Alstom gives hope that CCS will be financially viable

While policy-makers debate how to ensure the UK gets more low carbon electricity, the big generators are actually piling their capital into large numbers of new gas power stations. Future achievement of carbon reduction targets will therefore wholly depend on finding economical ways of capturing the CO2 coming out of gas turbines. Without carbon capture and storage (CCS) the current rush for gas will lock the UK into high carbon electricity output for another generation. We urgently need to include CCS in the current support schemes for low-carbon generation. Alstom, the world leader in CCS, has just released estimates suggesting that new plants with carbon capture should produce electricity at lower cost than any other low-carbon source. (1) Based on the results from 13 pilots and demonstration projects, the company is firmly optimistic about the main CCS technologies, saying that ‘technology and costs are not in themselves obstacles to CCS deployment’. It talks of costs of around €70 a megawatt hour, a far lower figure than nuclear energy is likely to cost. Its confidence contrasts with the wariness of the Committee on Climate Change which recently described the economics of CCS as ‘highly uncertain’. The CCC is probably being appropriately cautious, but the no-one is going to find out unless major countries commit to real support for CCS demonstration projects. The signs are not auspicious: the world’s most important pilot at AEP’s Mountaineer coal power station was abandoned a few weeks ago because the US government’s lack of any form carbon policy made investment impossible. Even if CCS only adds a small amount of the cost of generating electricity – and it will always do so – no generator will spend the money without a clear set of financial incentives that reward it for capturing and storing the CO2.

Similarly, to say that the UK administration has dithered on CCS would be unfairly sympathetic. In May 2007, BP’s advanced plans to build a plant to capture the CO2 from a plant on the north east coast of Scotland were scrapped because of the UK government’s refusal to let gas power stations participate in the CCS competition it planted to launch in 2007. Now, four years later, the CCS competition appears to be stalled.
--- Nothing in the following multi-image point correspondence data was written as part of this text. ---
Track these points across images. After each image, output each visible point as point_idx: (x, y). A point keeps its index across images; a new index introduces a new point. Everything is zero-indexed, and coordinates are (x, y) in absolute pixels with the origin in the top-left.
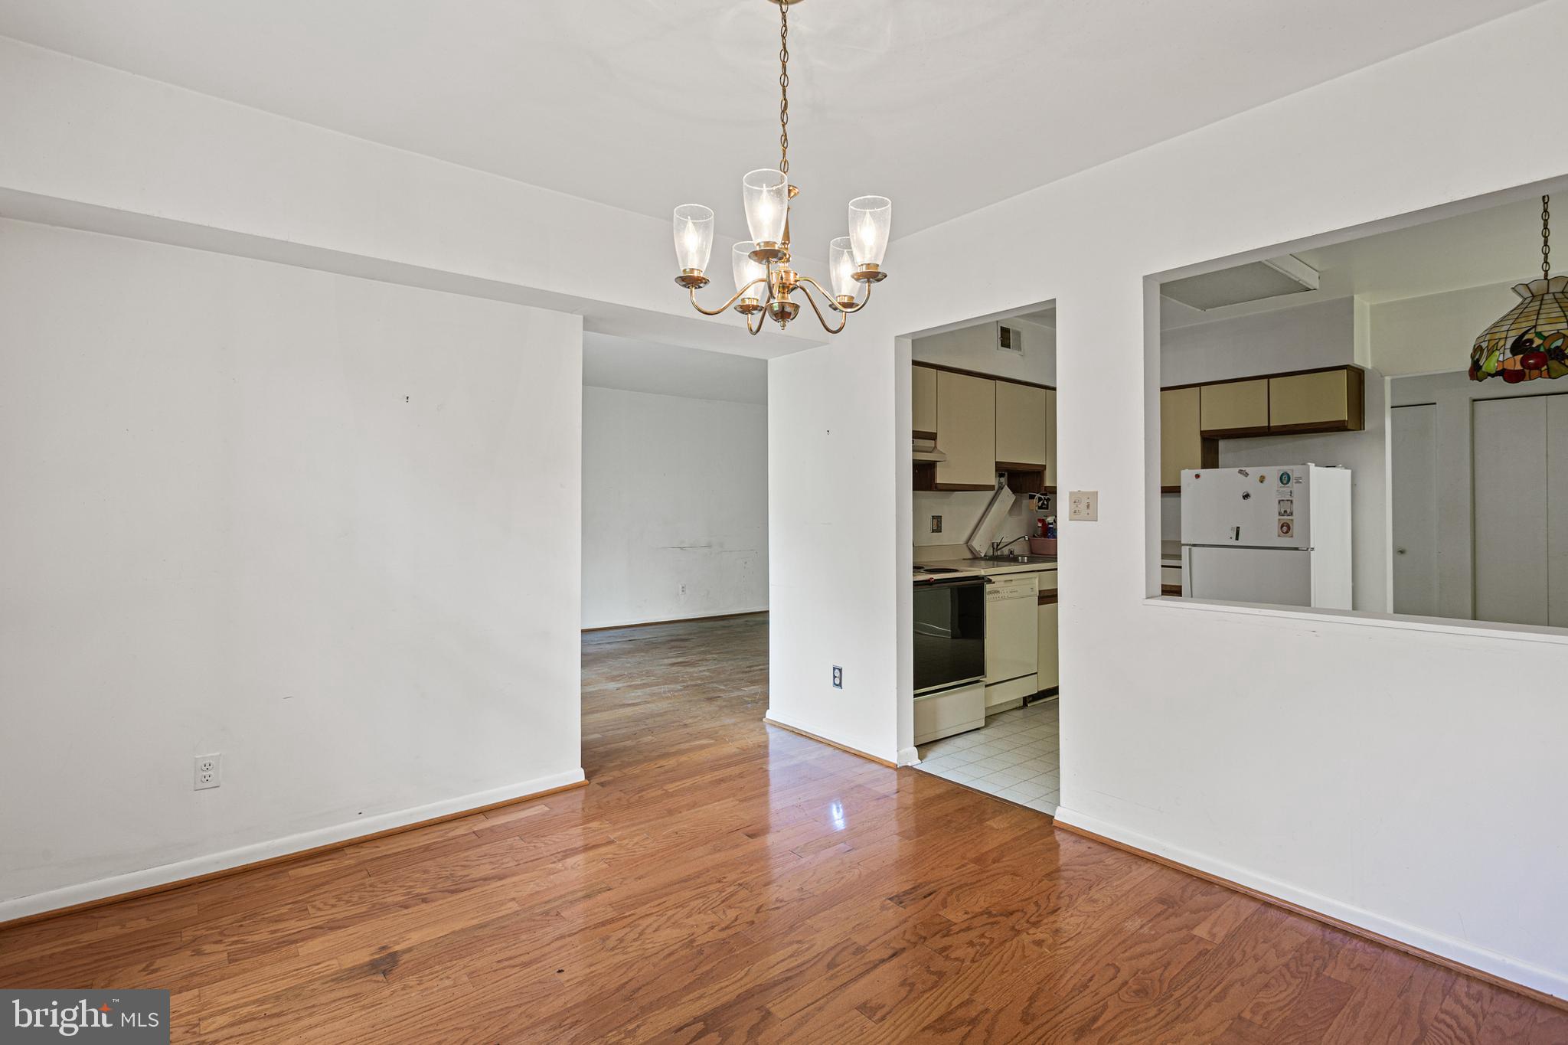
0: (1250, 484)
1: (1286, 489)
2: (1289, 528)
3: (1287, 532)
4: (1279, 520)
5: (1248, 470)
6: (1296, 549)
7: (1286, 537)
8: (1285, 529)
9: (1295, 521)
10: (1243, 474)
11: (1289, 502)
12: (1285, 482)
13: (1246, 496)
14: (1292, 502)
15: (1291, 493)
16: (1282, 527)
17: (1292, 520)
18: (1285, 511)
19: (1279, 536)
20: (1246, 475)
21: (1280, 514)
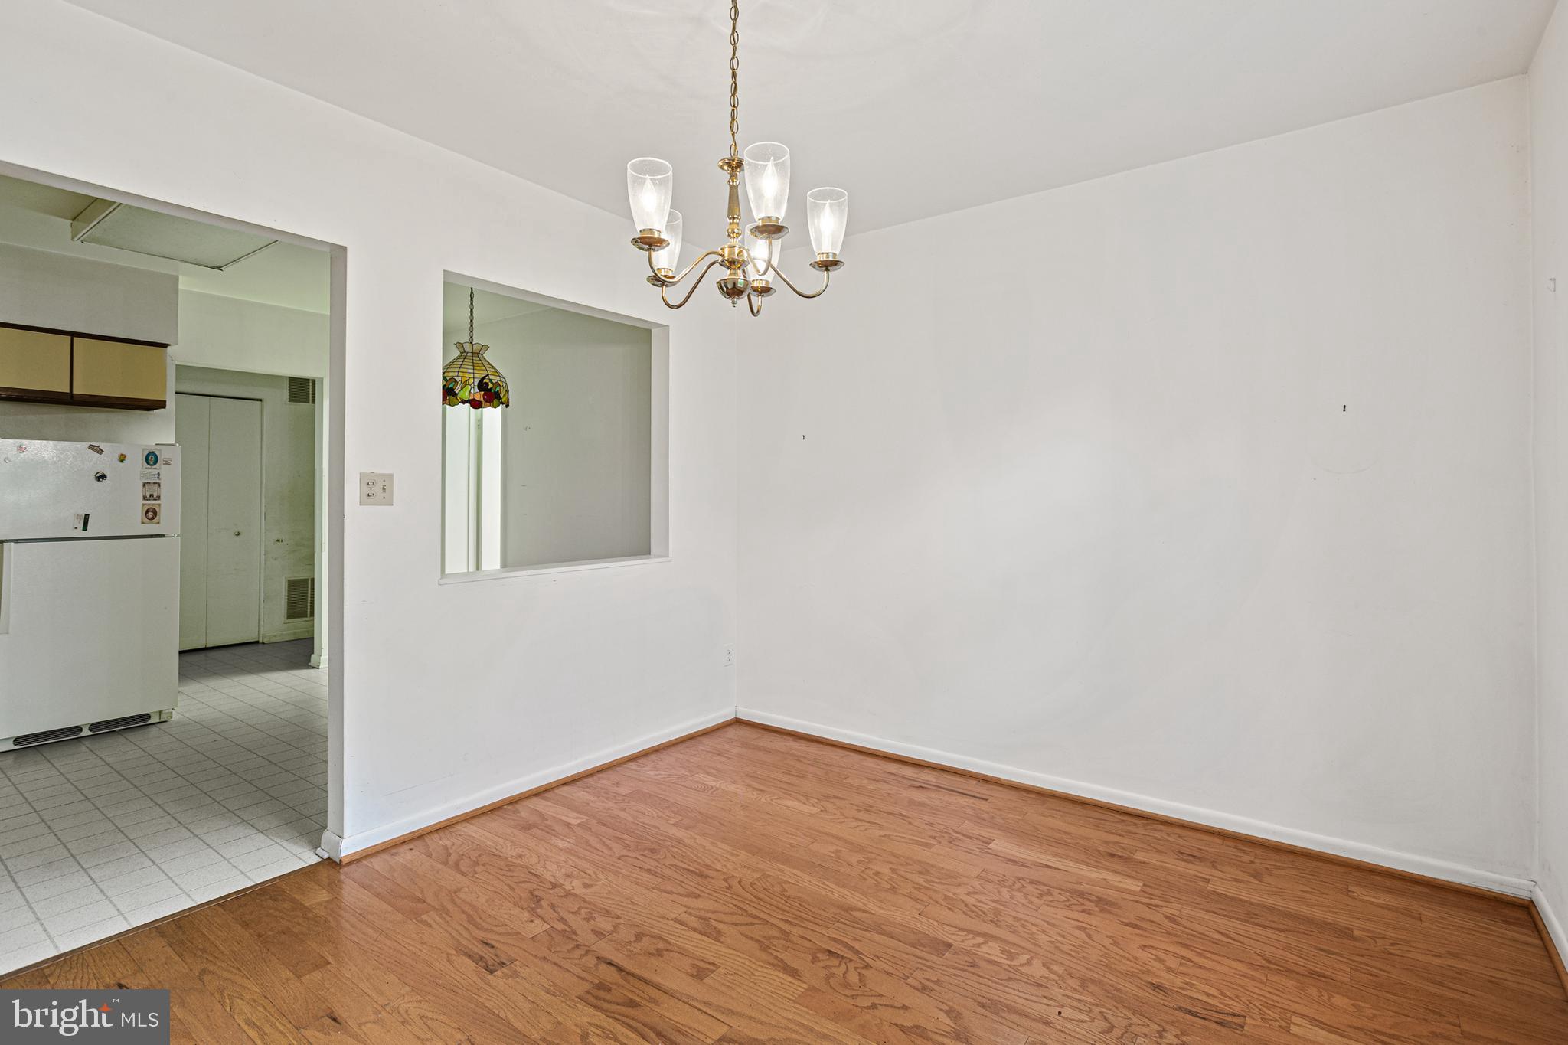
0: (104, 462)
1: (154, 471)
2: (155, 513)
3: (153, 518)
4: (144, 505)
5: (102, 446)
6: (162, 536)
7: (152, 523)
8: (150, 514)
9: (162, 506)
10: (95, 450)
11: (156, 485)
12: (151, 463)
13: (101, 477)
14: (159, 485)
15: (159, 474)
16: (147, 512)
17: (159, 505)
18: (151, 495)
19: (143, 523)
20: (100, 451)
21: (144, 498)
Those watching the disarray ruefully comment that if BP had been given the go-ahead, the UK would now be close to having the first fully functioning low carbon fossil plant sending CO2 into a depleted oil field. Instead we have got little but windy rhetoric.

Alstom’s confidence should force us take note. If the company is right – and it has more experience than anybody else in the world – CCS will be by far the best way of decarbonising electricity generation. Without any equivocation, the company says that a gas power station capturing and storing its CO2 will be competitive with a conventional power station at a carbon price of no more than €40 a tonne. Nuclear power will need financial support equivalent to at least twice this figure.

Like nuclear, a gas power station equipped with CCS will be able to operate round the clock, with no worries about unpredictability or intermittency. Alstom suggests that the greatest uncertainty lies not in the engineering of carbon capture, but in the lack of firm knowledge of how much it will cost to run CO2 pipelines and inject the gas into depleted oil reservoirs or into the deep saline aquifers underneath our feet. (Much of northern Europe sits on top of an aquifer that looks suitable to accept CO2). But, however uncertain, these costs are less critical to the financial viability of CCS than the capital and operating cost consequences of initially capturing the carbon

To my mind, the other possible advantage of CCS is that it requires the continued consumption of fossil fuels, helping to keep the price of coal and gas high. CCS plants actually need to use more fossil energy to generate electricity than a conventional plant, increasing the rate of depletion of cheap sources of coal and gas and increasing the incentive to switch to low carbon alternatives.

But, in any event, the UK urgently needs to include CCS in its renewable energy subsidy scheme (ROCs) to provide an immediate and transparent incentive. If the incremental cost of CCS is as low as Alstom claims, the generators now quietly building tens of gigawatts of new natural gas plants around the UK will need less than half the subsidy of offshore wind to incentivise them add CCS. Why not try it and see what happens? It can’t be any worse than the mess that CCS policy is in at the moment.

 

(1)    Cost assessment of fossil fuel plants equipped with CCS under typical scenarios, Jean-Francois Leandri et al.